*** Opening Supplied data ***

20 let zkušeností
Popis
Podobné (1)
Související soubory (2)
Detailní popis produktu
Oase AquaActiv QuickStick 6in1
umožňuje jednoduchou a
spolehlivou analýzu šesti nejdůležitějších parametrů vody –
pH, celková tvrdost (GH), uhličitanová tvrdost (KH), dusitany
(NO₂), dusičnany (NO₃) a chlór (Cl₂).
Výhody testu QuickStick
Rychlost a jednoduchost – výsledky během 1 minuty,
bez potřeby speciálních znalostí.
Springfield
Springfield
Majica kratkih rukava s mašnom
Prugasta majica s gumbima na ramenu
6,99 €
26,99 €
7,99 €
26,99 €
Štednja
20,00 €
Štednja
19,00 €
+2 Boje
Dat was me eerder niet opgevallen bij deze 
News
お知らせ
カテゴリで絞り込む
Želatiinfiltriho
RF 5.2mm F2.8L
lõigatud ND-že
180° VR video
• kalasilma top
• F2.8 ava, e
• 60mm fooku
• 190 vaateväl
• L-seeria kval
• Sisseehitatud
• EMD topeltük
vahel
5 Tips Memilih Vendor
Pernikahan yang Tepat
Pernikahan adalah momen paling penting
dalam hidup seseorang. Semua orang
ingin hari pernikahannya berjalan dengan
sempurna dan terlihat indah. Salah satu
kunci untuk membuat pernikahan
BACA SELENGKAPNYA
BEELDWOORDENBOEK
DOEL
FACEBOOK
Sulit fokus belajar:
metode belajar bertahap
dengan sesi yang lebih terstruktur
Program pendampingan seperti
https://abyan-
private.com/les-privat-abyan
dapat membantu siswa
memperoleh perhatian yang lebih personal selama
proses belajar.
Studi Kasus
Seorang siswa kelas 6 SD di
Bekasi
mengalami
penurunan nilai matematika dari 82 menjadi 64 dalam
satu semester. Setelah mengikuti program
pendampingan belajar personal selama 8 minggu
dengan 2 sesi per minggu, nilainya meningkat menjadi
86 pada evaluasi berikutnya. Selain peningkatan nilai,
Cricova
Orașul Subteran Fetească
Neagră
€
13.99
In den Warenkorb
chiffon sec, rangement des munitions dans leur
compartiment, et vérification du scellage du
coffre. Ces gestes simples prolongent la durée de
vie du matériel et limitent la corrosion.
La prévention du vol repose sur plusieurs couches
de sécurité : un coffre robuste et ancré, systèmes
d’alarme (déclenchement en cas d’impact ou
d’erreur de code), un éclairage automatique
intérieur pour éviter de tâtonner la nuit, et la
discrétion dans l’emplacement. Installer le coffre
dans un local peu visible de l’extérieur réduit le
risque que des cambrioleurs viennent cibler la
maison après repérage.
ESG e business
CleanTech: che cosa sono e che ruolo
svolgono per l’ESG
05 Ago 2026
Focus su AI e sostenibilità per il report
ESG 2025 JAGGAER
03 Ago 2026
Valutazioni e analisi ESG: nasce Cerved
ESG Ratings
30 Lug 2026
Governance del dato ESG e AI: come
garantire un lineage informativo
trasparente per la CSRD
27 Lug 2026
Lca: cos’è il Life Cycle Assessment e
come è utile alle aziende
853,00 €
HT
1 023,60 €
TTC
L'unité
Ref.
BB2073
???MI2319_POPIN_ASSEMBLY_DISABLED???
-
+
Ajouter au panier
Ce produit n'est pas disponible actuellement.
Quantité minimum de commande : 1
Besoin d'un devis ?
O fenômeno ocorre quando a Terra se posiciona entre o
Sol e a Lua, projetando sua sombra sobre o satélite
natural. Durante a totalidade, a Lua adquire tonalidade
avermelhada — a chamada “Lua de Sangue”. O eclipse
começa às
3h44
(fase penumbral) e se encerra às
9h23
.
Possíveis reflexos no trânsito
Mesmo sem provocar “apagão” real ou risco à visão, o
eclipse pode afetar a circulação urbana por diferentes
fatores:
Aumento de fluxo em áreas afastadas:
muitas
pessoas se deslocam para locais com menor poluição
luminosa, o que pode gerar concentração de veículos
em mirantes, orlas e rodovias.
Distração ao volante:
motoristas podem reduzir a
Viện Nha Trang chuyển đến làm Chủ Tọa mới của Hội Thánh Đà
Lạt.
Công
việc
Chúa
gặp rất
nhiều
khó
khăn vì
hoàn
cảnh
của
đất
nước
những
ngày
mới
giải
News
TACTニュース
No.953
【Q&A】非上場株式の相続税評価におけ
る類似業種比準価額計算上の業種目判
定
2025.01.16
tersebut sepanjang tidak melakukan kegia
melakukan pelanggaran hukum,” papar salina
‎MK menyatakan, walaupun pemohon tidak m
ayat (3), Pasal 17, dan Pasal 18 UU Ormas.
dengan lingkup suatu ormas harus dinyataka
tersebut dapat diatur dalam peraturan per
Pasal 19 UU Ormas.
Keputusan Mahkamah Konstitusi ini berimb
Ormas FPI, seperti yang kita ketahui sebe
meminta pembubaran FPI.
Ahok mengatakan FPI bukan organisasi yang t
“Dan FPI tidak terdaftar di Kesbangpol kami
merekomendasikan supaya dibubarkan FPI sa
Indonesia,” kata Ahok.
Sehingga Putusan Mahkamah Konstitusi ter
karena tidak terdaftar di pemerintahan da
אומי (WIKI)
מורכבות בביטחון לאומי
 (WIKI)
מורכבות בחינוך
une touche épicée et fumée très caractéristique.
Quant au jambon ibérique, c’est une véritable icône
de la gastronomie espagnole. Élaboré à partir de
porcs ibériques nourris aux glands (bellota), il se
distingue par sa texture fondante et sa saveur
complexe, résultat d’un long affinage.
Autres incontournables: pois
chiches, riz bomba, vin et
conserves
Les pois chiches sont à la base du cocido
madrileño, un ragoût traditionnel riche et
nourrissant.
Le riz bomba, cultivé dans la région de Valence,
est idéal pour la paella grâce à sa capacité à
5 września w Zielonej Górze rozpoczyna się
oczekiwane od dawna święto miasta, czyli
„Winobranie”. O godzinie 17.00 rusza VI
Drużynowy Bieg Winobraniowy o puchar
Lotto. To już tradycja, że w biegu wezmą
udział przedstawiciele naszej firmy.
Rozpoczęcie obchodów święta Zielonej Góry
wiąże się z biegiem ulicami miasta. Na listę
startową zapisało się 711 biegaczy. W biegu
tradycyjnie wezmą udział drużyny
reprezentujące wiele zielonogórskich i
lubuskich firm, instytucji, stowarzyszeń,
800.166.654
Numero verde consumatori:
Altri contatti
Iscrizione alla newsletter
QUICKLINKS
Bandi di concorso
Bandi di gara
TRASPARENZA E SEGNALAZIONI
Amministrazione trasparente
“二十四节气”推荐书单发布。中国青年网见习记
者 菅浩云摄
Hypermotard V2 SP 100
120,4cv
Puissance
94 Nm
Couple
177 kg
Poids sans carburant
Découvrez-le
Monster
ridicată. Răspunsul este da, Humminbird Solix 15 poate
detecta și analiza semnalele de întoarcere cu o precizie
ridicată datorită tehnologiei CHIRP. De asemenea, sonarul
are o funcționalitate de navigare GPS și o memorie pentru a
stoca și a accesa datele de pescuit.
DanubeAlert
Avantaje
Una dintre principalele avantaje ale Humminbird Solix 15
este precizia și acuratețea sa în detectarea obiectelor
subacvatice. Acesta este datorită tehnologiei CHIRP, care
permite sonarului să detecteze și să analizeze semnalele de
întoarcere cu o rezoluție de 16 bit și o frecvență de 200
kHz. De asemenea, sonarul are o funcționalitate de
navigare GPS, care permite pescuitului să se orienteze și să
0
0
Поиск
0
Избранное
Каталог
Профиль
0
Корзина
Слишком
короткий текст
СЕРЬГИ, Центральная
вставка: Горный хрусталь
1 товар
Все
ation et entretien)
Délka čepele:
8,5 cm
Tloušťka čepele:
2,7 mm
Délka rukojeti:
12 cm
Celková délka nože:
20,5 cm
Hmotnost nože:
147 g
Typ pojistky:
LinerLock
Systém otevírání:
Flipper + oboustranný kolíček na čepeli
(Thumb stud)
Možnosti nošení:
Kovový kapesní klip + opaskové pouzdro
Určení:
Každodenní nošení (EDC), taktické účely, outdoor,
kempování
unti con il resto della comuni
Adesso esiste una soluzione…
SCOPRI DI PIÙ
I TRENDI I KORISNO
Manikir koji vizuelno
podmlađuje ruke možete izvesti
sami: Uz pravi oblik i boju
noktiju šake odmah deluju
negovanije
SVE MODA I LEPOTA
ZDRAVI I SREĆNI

*** Closing Supplied data ***

The reply should hold only the lines from the top of the records through the line that has "chiffon sec, rangement", each one exact.

20 let zkušeností
Popis
Podobné (1)
Související soubory (2)
Detailní popis produktu
Oase AquaActiv QuickStick 6in1
umožňuje jednoduchou a
spolehlivou analýzu šesti nejdůležitějších parametrů vody –
pH, celková tvrdost (GH), uhličitanová tvrdost (KH), dusitany
(NO₂), dusičnany (NO₃) a chlór (Cl₂).
Výhody testu QuickStick
Rychlost a jednoduchost – výsledky během 1 minuty,
bez potřeby speciálních znalostí.
Springfield
Springfield
Majica kratkih rukava s mašnom
Prugasta majica s gumbima na ramenu
6,99 €
26,99 €
7,99 €
26,99 €
Štednja
20,00 €
Štednja
19,00 €
+2 Boje
Dat was me eerder niet opgevallen bij deze 
News
お知らせ
カテゴリで絞り込む
Želatiinfiltriho
RF 5.2mm F2.8L
lõigatud ND-že
180° VR video
• kalasilma top
• F2.8 ava, e
• 60mm fooku
• 190 vaateväl
• L-seeria kval
• Sisseehitatud
• EMD topeltük
vahel
5 Tips Memilih Vendor
Pernikahan yang Tepat
Pernikahan adalah momen paling penting
dalam hidup seseorang. Semua orang
ingin hari pernikahannya berjalan dengan
sempurna dan terlihat indah. Salah satu
kunci untuk membuat pernikahan
BACA SELENGKAPNYA
BEELDWOORDENBOEK
DOEL
FACEBOOK
Sulit fokus belajar:
metode belajar bertahap
dengan sesi yang lebih terstruktur
Program pendampingan seperti
https://abyan-
private.com/les-privat-abyan
dapat membantu siswa
memperoleh perhatian yang lebih personal selama
proses belajar.
Studi Kasus
Seorang siswa kelas 6 SD di
Bekasi
mengalami
penurunan nilai matematika dari 82 menjadi 64 dalam
satu semester. Setelah mengikuti program
pendampingan belajar personal selama 8 minggu
dengan 2 sesi per minggu, nilainya meningkat menjadi
86 pada evaluasi berikutnya. Selain peningkatan nilai,
Cricova
Orașul Subteran Fetească
Neagră
€
13.99
In den Warenkorb
chiffon sec, rangement des munitions dans leur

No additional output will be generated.